Title: Supervised Learning Detection of Sixty Non-Transiting Hot Jupiter Candidates
Authors: Sarah Millholland, Greg Laughlin
First Author’s Institution: Yale University
Status: Accepted in AJ [open access]
When NASA’s Kepler Mission brought the transit method’s prospects for detecting an immense amount of planets in other star systems to fruition, it also brought a wondrous joyful feeling into the hearts and minds of astronomers and ordinary people who had long been dying to know if there were other planets out there and what they would look like. With that joy, however, comes the torment of knowing that most exoplanets do not transit their stars, leaving us to wonder if many of the stars still thought to be barren actually harbor planets.

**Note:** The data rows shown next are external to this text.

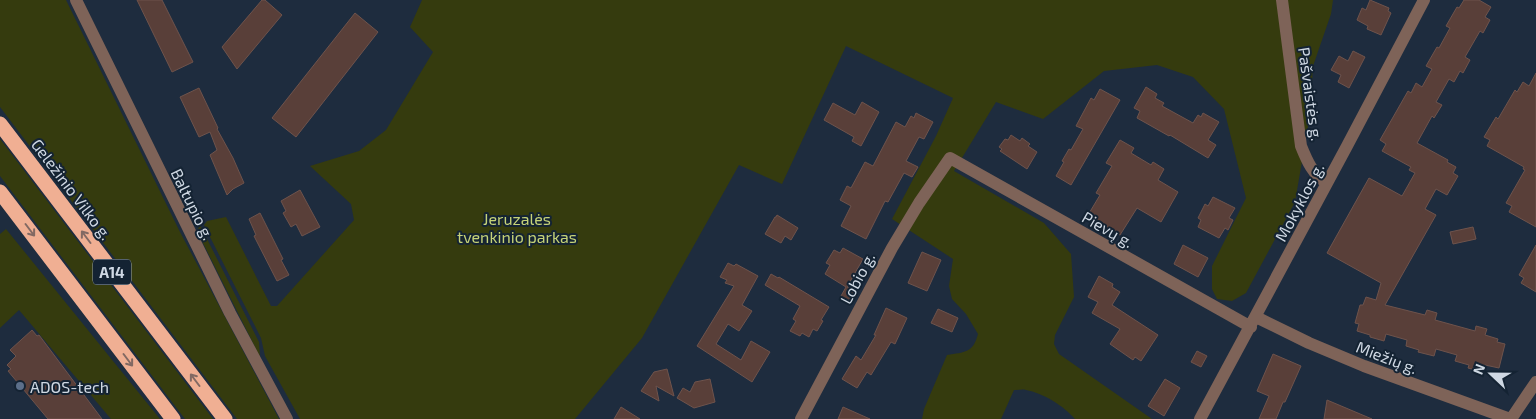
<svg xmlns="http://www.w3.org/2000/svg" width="1536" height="419" viewBox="0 0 1536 419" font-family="'Exo 2',sans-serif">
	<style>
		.green { fill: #353b0e }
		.building { fill: #593f39; stroke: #6e534c }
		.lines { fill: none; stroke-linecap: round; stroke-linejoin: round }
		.minor { stroke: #7e6358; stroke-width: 12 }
		.highway { stroke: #f0af93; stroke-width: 15 }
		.oneway { stroke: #826963 }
		.service-dot { fill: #5c6f8a; stroke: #142333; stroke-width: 2 }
		.labels { text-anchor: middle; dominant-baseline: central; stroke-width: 4; stroke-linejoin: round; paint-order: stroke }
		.shield { fill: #142333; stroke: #97a2ae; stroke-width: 1 }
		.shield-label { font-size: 15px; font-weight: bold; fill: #cfd8e3 }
		.street-label { font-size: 16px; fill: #cfd8e3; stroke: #142333 }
		.park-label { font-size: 16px; fill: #c6d378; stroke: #142333 }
		.poi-label { font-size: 16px; fill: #cfd8e3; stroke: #142333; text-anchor: start }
	</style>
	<rect width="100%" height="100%" fill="#1e2c3e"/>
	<path class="green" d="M0,0h66l114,232 99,187h-42l-237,-312z
		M422,0h911l-2,14 -18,52 -3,49 -15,87 -49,91 -14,8 -15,-2 -5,-10v-23l34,-68 -22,-89 -31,-32 -36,-12 -53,6 -61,48 -47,-17 -42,69 90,52 27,31 3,43 -19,38 -1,9 5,10 93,65h-77c-11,-13 -32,-26 -49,-29 -3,-1 -8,0 -12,0l-13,29h-79l2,-10 23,-54c18,-3 26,-2 31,-21l-12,-20 -14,-15 -3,-13 4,-27 -61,-40 44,-83 17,-38 -107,-52 -64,138 -43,-19 -97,173 -67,81h-275l-35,-63 -4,-18 -57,-113 3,-4 19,-4 45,89h6l77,-86 -3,-16 -41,-38 49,-15 27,-21 47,-78 -23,-25z
		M0,139l213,280h-28l-185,-243z
		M200,225l59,117 1,15 -63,-126z
		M6,229l154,190h-49l-92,-109 -19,18v-94z"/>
	<path class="building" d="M137,0h25l31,62 -21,10z
		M262,0h3l17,15 -45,54 -15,-22z
		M1370,0l19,8 -1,3 3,2 -10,22 -14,-6 1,-3 -11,-6 5,-12 4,2z
		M1464,0h15l12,7 -6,10 5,3 -7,13 -3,-2 -15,26 5,3 -7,13 -3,-2 -6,11 -5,-3 -13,23 6,3 -8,13 -2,-2 -15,27 31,17 -1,2 9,5 -3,6 5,3 -11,19 -11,-6 -11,20 11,6 -51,90 40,10 2,-5 10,3 -2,7 40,11 1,-5 11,3 -2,6 13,4 -1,3 8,2 -6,24 -14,-3 -2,7 -15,-4 1,-3 -14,-4 2,-6 -21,-6 -2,7 -16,-4 1,-2 -13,-4 1,-6 -21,-6 -2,7 -14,-4v-2l-13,-4 2,-7 -4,-1 5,-18h3l3,-8 10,3 5,-17 -54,-30 42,-75 33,18 13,-23 -6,-3 2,-3 -29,-16 4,-7 -6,-4 28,-49 3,2 5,-10 6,4 10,-18 -6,-3 11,-19 2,1 11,-20 -4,-2 11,-19 2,1z
		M355,13l23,19 -82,105 -24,-19z
		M1353,51l12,6 -16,31 -11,-6 3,-7 -10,-5 8,-14 9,5z
		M1536,73v154l-27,-15 3,-6 -6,-3 19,-33 -2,-1 1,-2 -37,-21 3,-6 -6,-3 12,-20 2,2 17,-29 2,2 6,-10 6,4z
		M1146,87l11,7 -2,4 9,5 -2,3 31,17 5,-8 3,2 2,-4 16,9 -11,18 8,5 -8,13 -38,-23 -1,1 -32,-18 3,-7 -6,-3z
		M199,88l19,40 -1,1 16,29 11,25 -11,6 -6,6 -17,-40 7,-5 -7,-18 -11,5 -19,-40z
		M1100,89l20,11 -49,85 -15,-9 8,-14 -2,-1 7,-12 2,1 12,-21 -7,-3 15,-28 3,2z
		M862,102l17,10 -18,34 -9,-5 2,-4 -30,-17 9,-17 22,12z
		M916,113l17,9 -9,17 -5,-2 -13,24 12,6 -6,10 -8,-4 -16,29 -3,-1 -19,38 -25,-13 10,-20 -11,-6 7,-14 4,2 14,-26 8,4 23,-44 9,5 6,-11 3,2z
		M1011,135l9,6 2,-3 8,6 -2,2 9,6 -10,17 -27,-18 2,-2 -3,-2 6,-8 3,1z
		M1120,140l14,8 -3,5 20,12 2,-3 11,7 -6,11 20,12 -17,30 -24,-14 -17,27 -32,-20 12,-20 -4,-2 16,-27 -6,-3z
		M300,190l20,37 -18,9 -6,-12 -5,3 -8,-14 3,-2 -5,-10z
		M1213,197l22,11 -6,10 4,2 -5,10 -3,-2 -6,10 -21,-11 3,-7 -3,-2 7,-14 3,2z
		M260,213l23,46 -2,1 8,15 -12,6 -23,-45 2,-1 -7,-16z
		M777,215l21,13 -7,12 -6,-4 -4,7 -16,-9 10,-17h1z
		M1473,227l3,12 -23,5 -3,-12z
		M1183,245l25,13 -10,19 -24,-13z
		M1536,245v47l-15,-9 3,-5 -5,-3z
		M843,248l20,11 -16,28 9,5 -6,10 -9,-6 5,-9 -21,-13 5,-9 -4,-2 8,-13 6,3z
		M922,252l19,8 -14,31 -19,-8z
		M728,263l6,3 2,-2 22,12 -16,29 10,6 -13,20 -11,-7 -12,20 25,16 10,-19 19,11 -18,30 -55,-36 37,-60 -9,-3 2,-3 -7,-3z
		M771,274l7,4 1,-1 50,30 -8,13 2,1 -6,10 -4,-2 -4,8 -7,-4 -2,3 -10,-5 6,-10 -3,-2 7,-13 -35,-21z
		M1099,276l14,8 -1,3 8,5 -8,13 46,30 -17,26 -6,-4 -2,3 -23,-16 10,-15 -28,-16 6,-11 -10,-5z
		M886,308l21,10 -12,26 -4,-2 -20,33 -4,-3 -10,16 -15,-9 14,-23 5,4 15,-25h-2z
		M938,309l20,9 -6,14 -21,-9z
		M32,330l5,6 2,-1 63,84h-54l-40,-48 3,-2 -4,-4 9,-9 -6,-6z
		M1197,351l10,5 -6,11 -10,-5z
		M1273,354l28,12 -16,36h-2l-7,17h-17l10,-23 -12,-5z
		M667,369l7,27 -18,-10 3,15 -18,-10 13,-19z
		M710,379l5,23 -21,6 -17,-10 6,-10 7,4 5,-10z
		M1165,379l15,9 -16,28 -16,-10z
		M1327,400l45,19h-48z
		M621,407l19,12h-26z
		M843,407l27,12h-32z"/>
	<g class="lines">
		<path class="minor" d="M76,0l154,313 57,106
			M1282,0l19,146c6,15 12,29 26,37
			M1256,317l53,26 55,23 146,53
			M801,419l91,-171 27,-45 31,-45 301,169
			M1200,419l147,-273 77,-146
			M1511,419l25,-37"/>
		<path class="highway" d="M0,124l225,295
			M0,192l173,227"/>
	</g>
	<defs><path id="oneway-shaft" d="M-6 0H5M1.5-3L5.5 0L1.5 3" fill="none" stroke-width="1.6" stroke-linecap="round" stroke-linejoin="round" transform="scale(1.25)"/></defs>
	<g class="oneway">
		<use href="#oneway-shaft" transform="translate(30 230) rotate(53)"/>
		<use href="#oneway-shaft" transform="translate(86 237) rotate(-127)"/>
		<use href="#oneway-shaft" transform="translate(128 360) rotate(53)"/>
		<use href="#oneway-shaft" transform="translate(195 380) rotate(-127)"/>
	</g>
	<circle class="service-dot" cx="20" cy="386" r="5"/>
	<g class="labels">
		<rect class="shield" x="93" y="259.5" width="38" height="25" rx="4"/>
		<g class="shield-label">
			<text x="112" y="272">A14</text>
		</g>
		<g class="street-label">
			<text transform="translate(1311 94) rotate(82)">Pašvaistės g.</text>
			<text transform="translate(72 189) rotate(53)">Geležinio Vilko g.</text>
			<text transform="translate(1299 202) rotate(-62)">Mokyklos g.</text>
			<text transform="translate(193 204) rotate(64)">Baltupio g.</text>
			<text transform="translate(1108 229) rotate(30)">Pievų g.</text>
			<text transform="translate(857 278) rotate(-62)">Lobio g.</text>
			<text transform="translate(1387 357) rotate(21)">Miežių g.</text>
		</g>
		<g class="park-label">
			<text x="517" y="218">Jeruzalės<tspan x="517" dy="18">tvenkinio parkas</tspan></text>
		</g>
		<g class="poi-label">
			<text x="30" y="386">ADOS-tech</text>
		</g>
	</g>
	<g transform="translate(1491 374) rotate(292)" stroke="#142333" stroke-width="4" paint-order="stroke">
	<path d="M0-4L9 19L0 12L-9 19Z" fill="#cfd8e3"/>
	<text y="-8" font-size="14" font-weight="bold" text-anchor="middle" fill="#cfd8e3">N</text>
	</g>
</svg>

In today’s paper, Sarah Millholland and Greg Laughlin attempt to alleviate some of that pain by searching over 140,000 of Kepler’s transit-less light curves for missing exoplanets that hopefully leave a different type of signature. When planets transit their stars, they block a small amount of light – typically about 1% for a moderately-sized planet that is not too far away, just enough for us to be able to see it happen. Can planets that do not transit also alter the amount of light coming their star system?

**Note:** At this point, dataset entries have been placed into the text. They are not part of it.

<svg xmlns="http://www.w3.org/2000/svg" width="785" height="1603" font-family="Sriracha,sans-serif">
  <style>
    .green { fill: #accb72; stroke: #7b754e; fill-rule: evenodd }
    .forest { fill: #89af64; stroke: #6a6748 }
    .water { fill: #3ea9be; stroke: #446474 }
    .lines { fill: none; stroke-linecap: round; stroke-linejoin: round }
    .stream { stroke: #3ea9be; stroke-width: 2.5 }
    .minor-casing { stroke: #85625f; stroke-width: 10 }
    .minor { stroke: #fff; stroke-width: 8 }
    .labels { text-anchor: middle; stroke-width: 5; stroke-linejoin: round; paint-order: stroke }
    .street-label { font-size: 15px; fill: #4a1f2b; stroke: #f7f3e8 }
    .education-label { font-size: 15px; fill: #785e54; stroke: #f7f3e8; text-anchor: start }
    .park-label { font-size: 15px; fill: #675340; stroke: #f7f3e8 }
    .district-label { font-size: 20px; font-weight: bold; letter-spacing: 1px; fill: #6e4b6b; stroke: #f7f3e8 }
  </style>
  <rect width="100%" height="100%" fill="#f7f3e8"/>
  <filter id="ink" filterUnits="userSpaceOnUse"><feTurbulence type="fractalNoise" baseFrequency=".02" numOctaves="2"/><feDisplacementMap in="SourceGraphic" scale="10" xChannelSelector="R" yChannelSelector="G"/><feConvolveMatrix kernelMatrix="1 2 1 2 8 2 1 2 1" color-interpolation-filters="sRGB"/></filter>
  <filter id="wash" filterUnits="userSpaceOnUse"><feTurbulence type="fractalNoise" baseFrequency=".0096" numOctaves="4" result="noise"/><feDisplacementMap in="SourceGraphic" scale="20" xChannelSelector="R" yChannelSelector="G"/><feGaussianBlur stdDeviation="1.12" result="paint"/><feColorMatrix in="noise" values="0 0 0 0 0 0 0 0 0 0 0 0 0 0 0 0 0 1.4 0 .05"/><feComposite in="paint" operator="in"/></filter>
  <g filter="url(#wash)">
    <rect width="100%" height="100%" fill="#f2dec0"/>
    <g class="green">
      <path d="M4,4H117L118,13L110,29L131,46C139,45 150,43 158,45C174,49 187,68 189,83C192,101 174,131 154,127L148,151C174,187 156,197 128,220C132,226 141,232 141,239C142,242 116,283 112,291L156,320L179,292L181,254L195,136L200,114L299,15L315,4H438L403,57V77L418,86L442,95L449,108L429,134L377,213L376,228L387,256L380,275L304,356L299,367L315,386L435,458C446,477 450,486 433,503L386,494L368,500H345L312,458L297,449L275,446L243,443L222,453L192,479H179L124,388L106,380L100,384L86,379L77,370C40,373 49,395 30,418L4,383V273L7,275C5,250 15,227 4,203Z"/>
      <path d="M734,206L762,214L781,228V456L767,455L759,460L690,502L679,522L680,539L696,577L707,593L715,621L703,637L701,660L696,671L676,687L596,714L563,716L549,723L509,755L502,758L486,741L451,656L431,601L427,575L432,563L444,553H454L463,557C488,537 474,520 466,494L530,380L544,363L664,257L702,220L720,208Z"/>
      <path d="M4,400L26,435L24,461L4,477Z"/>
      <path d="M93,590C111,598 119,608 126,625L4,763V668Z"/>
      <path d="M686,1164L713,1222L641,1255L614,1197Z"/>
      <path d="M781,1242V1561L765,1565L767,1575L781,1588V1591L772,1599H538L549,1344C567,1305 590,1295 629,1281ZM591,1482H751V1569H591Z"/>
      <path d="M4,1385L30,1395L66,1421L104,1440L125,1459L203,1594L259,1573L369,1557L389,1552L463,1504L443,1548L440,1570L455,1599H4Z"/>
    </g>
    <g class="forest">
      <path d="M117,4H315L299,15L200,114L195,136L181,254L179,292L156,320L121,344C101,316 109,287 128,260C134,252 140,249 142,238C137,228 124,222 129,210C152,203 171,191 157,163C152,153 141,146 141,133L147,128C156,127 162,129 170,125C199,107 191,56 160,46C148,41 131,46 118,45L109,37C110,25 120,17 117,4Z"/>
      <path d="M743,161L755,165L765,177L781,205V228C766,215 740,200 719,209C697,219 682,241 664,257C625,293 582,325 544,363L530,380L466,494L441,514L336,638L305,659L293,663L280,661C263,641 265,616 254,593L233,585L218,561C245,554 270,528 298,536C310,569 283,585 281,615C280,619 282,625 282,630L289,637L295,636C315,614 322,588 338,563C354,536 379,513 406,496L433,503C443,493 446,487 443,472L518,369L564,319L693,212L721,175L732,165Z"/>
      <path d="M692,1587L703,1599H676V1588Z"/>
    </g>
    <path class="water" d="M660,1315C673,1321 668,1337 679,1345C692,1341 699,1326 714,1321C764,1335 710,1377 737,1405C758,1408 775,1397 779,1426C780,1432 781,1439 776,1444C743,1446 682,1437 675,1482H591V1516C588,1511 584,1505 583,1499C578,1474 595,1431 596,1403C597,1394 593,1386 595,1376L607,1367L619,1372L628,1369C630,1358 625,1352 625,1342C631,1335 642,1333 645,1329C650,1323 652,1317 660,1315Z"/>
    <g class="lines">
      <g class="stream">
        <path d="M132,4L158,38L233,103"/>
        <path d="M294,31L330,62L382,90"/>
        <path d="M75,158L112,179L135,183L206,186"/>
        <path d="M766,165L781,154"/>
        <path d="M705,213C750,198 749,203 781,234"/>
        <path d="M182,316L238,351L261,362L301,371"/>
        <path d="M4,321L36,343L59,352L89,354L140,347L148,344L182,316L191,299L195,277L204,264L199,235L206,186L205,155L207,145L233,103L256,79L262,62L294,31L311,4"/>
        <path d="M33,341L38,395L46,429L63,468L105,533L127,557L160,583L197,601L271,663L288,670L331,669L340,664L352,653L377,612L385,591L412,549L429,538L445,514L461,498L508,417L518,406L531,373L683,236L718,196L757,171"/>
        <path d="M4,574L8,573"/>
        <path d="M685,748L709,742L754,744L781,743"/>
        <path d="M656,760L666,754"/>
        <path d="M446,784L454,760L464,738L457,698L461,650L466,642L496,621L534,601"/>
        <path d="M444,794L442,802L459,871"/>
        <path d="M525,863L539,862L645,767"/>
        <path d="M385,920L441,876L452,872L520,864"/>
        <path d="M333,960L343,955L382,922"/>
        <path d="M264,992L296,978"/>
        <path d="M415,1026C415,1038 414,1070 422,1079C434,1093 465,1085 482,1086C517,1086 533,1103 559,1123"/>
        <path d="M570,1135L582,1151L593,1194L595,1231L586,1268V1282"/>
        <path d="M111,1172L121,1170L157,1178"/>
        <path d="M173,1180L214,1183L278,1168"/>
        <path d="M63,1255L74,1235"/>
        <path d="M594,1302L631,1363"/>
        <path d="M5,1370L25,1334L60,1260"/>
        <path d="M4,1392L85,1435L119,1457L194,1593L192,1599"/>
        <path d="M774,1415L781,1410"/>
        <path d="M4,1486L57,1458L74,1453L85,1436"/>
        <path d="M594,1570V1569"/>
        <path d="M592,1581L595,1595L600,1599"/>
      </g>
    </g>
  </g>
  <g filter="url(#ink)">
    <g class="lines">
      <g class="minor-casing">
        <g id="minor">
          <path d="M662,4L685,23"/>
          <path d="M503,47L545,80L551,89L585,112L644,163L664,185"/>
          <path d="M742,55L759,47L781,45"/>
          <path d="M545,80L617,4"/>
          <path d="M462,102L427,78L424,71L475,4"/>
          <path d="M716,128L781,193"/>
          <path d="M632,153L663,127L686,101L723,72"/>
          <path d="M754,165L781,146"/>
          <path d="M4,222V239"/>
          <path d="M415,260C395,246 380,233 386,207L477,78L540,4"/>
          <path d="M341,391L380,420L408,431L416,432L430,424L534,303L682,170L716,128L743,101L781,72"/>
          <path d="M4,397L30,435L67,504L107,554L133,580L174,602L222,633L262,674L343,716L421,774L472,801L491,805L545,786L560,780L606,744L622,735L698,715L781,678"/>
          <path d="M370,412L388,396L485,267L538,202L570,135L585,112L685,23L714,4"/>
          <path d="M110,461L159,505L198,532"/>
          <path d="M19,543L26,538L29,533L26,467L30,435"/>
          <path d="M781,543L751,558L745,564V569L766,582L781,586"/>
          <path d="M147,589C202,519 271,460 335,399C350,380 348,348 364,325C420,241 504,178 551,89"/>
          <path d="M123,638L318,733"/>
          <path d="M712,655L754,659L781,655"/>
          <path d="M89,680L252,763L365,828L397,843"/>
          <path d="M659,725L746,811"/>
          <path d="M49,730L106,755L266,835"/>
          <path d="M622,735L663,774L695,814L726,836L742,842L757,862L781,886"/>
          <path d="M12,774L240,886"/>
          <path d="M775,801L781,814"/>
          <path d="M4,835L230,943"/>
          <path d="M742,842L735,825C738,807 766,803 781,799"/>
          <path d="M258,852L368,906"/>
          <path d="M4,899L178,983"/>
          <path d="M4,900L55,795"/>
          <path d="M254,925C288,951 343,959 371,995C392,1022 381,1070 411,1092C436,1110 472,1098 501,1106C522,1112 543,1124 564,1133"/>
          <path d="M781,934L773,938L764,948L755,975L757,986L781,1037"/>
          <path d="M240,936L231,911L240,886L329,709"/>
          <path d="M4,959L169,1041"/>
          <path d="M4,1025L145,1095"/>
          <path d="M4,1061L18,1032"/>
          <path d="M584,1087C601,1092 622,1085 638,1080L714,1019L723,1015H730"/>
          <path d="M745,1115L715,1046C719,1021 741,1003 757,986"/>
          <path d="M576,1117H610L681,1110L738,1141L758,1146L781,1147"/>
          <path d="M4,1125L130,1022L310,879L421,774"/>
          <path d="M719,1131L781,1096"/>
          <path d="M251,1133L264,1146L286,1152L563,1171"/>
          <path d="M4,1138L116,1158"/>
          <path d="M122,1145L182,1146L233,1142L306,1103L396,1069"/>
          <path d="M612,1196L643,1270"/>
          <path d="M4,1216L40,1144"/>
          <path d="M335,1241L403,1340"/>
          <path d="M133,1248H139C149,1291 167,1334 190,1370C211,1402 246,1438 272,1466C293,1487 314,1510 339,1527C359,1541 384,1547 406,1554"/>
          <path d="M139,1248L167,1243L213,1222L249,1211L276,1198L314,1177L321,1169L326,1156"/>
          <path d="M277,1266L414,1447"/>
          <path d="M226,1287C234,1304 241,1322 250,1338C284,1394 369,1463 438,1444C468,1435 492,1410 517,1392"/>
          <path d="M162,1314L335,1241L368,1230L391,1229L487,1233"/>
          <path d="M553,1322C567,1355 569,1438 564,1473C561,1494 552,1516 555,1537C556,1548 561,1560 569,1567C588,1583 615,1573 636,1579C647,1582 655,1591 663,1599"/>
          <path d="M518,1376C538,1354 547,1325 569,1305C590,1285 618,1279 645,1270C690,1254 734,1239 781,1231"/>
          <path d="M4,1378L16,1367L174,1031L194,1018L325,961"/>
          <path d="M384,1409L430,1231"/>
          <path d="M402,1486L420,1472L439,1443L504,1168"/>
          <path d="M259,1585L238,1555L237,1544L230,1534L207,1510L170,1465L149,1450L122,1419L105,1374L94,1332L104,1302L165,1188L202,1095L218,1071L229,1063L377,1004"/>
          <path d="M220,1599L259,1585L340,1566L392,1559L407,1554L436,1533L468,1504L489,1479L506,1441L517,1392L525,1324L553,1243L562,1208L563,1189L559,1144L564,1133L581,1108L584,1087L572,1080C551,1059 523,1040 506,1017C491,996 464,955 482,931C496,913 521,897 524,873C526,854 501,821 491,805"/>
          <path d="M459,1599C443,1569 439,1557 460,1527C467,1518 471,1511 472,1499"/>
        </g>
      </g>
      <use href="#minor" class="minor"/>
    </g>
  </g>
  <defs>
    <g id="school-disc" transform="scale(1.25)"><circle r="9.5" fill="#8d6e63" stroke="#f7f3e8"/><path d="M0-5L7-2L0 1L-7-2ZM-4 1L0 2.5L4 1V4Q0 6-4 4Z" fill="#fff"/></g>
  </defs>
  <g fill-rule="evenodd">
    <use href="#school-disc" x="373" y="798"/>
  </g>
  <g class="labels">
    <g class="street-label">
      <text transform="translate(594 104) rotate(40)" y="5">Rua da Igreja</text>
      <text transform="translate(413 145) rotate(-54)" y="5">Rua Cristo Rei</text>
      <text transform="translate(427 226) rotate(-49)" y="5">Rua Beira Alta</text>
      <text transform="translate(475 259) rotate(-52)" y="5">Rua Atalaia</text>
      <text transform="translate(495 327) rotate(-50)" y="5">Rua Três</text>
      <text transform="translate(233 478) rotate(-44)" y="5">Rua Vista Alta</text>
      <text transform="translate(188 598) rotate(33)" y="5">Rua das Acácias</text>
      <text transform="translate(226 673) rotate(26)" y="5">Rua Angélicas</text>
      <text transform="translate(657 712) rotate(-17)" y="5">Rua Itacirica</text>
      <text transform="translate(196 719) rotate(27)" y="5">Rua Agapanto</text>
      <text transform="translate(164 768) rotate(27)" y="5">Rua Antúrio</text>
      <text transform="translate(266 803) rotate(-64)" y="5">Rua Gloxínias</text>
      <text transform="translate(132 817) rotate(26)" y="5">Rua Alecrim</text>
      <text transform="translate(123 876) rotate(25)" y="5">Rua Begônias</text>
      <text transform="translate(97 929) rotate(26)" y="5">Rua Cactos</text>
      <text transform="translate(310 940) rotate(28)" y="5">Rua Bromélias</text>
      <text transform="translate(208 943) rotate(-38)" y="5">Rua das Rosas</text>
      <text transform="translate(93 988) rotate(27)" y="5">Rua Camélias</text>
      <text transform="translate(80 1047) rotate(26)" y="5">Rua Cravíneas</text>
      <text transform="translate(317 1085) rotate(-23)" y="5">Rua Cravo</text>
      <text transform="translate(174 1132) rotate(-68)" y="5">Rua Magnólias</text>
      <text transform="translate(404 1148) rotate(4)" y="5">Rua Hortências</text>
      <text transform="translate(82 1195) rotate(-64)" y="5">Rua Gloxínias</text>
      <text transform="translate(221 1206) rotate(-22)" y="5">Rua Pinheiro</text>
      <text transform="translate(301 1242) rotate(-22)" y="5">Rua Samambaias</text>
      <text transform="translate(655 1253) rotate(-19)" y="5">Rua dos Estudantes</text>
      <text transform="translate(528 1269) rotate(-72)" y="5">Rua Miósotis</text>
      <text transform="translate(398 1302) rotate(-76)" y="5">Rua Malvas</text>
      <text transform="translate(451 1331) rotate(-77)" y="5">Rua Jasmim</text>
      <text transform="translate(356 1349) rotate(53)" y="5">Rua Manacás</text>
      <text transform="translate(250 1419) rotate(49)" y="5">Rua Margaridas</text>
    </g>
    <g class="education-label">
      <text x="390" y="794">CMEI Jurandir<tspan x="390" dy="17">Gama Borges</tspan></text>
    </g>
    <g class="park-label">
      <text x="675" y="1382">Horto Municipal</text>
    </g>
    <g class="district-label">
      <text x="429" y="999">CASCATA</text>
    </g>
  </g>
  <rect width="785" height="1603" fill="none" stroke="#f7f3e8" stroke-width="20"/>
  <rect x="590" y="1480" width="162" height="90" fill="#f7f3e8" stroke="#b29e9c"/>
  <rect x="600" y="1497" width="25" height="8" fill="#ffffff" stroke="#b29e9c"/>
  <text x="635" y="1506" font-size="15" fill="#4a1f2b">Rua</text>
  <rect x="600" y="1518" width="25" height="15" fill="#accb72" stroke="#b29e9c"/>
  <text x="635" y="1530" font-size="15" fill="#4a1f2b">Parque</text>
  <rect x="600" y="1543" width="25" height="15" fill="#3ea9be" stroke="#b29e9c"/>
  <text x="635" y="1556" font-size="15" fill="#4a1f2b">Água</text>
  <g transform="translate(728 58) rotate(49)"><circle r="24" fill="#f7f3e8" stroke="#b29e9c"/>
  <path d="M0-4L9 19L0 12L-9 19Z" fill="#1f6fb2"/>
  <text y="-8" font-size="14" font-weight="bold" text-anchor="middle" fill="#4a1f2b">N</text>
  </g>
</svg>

Fortunately, they do. Just as a star shines its own light, planets also shine the light they reflect from their stars. When a planet’s dayside is facing us, it emits noticeably more light than when we are looking at its nightside (see Figure 1). This drop is at most 0.01% — or 100 times smaller than a transit — for the largest planets closest to their stars, namely Hot Jupiters. Although such a small variation is much more difficult to see (especially with the threat of noise getting in the away), today’s authors attempt to detect it.
In order to know what the planet’s light looks like (even when it is hidden by noise), Millholland and Laughlin simulate 10,000 light curves – half of which have synthetic planets that never transit and a variety of noise sources, and half of which just have noise. They then attempt to detect these fake planets using machine learning. Once they are successful with that, they use their method on real Kepler light curves.
Intro to Machine Learning
The authors want to teach a computer what a “phase curve” – a light curve with a sinusoidal variation from the phases of a non-transiting planet – looks like. They can do this by supervising the computer – that is, giving it a ton of examples of synthetic light curves, and then telling it which have planets and which do not. Taking advantage of the large sample, the computer can then figure out which characteristics of a light curve best indicate the presence of a planet and which best indicate there is no planet. To make this easier for the computer to learn, the authors also tell the computer which features of the light curve are important indicators of whether or not there is a planet.
They choose 12 features in total. Some of these features (like the amplitude and period of the planet’s signal) are properties of the planet itself that are measured from the light curve. (If there is no planet, these features should not be self-consistent.) Other features measure the reliability of those measured planet properties. For example, this includes the strength of the signal period relative to nearby period strengths (see the local significance in Figure 2). The last set of features measure how well a two-component (star + planet) fit to the light curve works compared to a one-component fit (just the star).
The authors then partition their dataset (of 10,000 synthetic light curves) and use 95% of those light curves to train a classifier to learn how to predict whether a given light curve has a planet (and with what probability) based on the values of its 12 features. They then test the accuracy of the classifier by having it predict whether each of the remaining 5% of the light curves has a planet.
Millholland and Laughlin find that their classifier works very well! It can correctly predict whether a light curve has a planet about 90% of the time. Even better, the classifier is nearly perfect in cases where it gives a probability of at least 0.90 that its prediction is correct.
To validate how well their classifier works, the authors train and test 5,000 more classifiers, each one with a different random 95%-5% partition of their data. They find that the median prediction accuracy is an impressive 98% (see Figure 3) when the classifier gives a 0.90 probability or higher that it is correct. Keeping this in mind, they move on to real light curves.
Finding Real Non-Transiting Hot Jupiters
The authors use their classifier on 142,630 Kepler light curves and find a small fraction that are predicted to have non-transiting planets. They further reduce the size of this group of planet candidates by (1) only considering light curves where the classifier gives a probability of 0.97 or higher that there is a planet. They then use additional checks to get rid of (2) candidates that may be companion star imposters instead of companion planets, as well as (3) candidates with non-physical parameters such as a bizarre combination of mass and radius compared to known planets. After these three filters, Millholland and Laughlin are left with a set of 60 new non-transiting Hot Jupiter candidates that are very likely to be real!
To follow up on these candidates, they hope that future studies will be able to use the radial velocity method to confirm these candidates as real planets. If these planets are real, their phase curves could also potentially be used to study their atmospheres, just like with Kepler-7b. Additionally, the authors hope to combine this method of studying phase curves with transit timing variations (TTVs) to discover non-transiting Hot Jupiters in systems already known to have planets orbiting further away from their stars.